Prime Minister Gilani, however, has time and again reiterated that he will "change the system", which gives sweeping powers to the President. The Prime Minister has often vowed to return to Pakistan's National Assembly the authority it lost in 2003. As Mr  Gilani has often stated, "We have to return to parliamentary democracy on the lines of Westminster." This means not only a repealing of the 17th Amendment and thus a de jure reduction in power of the President, but also a de facto change.

Prime Minister Gilani would like a change in the current 'balance of power' between the two centres. The differing views of the Prime Minister and President on 'balance of power' was recently seen when the PPP information secretary Fauzia Wahab said that the prime minister should not be "so strong" and there should be a "balance of power" between him and the president. Prime Minister Gilani retorted by saying, "What Fauzia Wahab says does not matter; it is for the nation to decide."

Time and again, conflicts between Pakistan's political leaders and their desire for absolute power and control have opened the door for military coups and autocratic rule. There is nothing new or strange about disagreements between various centres of power in any political system. The problem in Pakistan, however, is that since the political system has never formed firm roots most political conflicts -- whether minor or major -- have rarely remained limited to the political arena.

In most democracies conflicts between the executive and judiciary or between the executive and legislature are routinely decided within the chambers of these institutions. In Pakistan, the aggrieved political party tends to try to demonstrate its street power. However, the end result has rarely been what the political party or power group hoped to achieve and has normally resulted in a military coup.

We saw this as early as 1952-1953 when two Muslim Leaguers, Daulatana and Mamdot, fought for the post of chief minister of Punjab and each side demonstrated his power through street protests. The anti-Ayub demonstrations in the late 1960s, the anti-Ahmadiyya demonstrations in 1973 and the anti-Bhutto movement in the late 1970s followed a similar pattern. Both Nawaz Sharif and Benazir Bhutto used street protests to de-legitimise the other's rule during the 1990s.

In each case, the political parties are not able to control these demonstrations and often give in to the street power of the Islamist parties. Often the military sees this as an opportunity to walk in and take over power. The military is able to show that the 'parliamentary system' is ineffective and unsuitable to Pakistan and the political parties and their leaders are inefficient, quarrelsome, power-hungry and corrupt.

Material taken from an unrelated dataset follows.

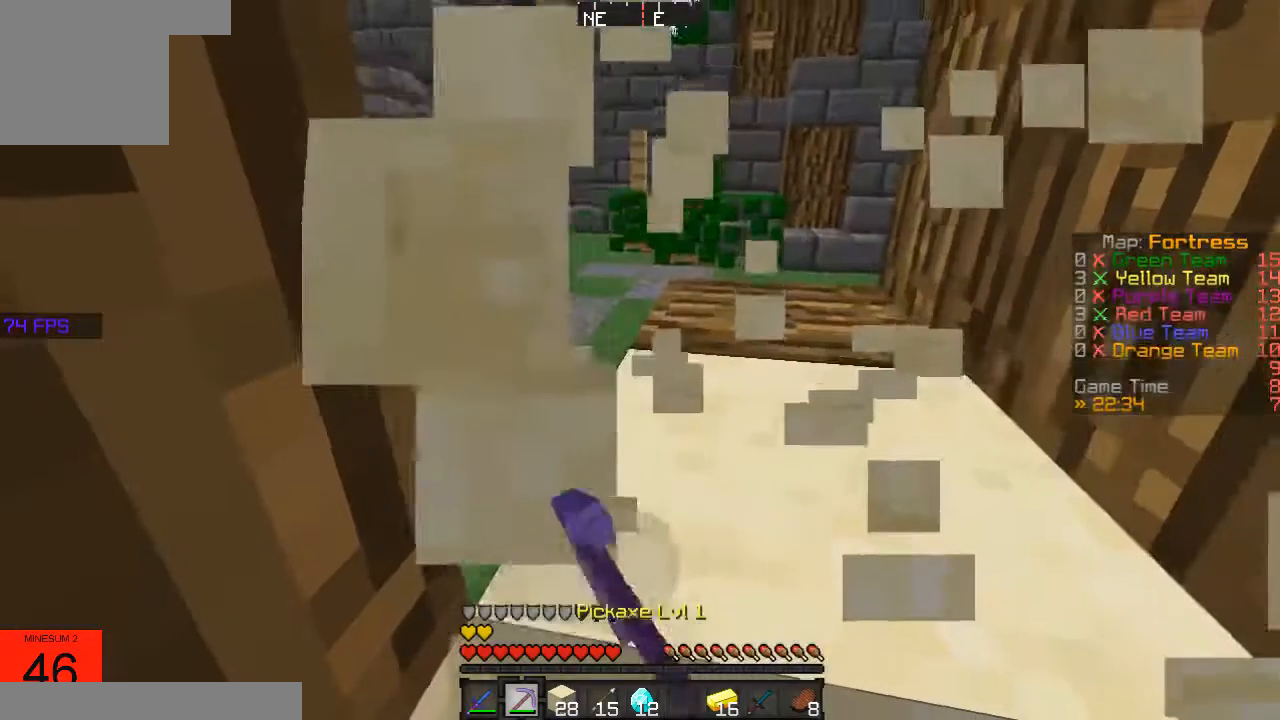
{"keys": [], "events": [[100, "s", "up"]]}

Pakistan has faced political uncertainty for most of its 62 years of existence. What Pakistan, and Pakistanis, need today is political stability. Both Mr  Gilani and Mr  Zardari spent years in prison as political prisoners. One hopes they will not repeat the mistakes of the past and this time round Pakistan will experience years of democratic rule.

Aparna Pande is a doctoral candidate and lecturer in political science at Boston University.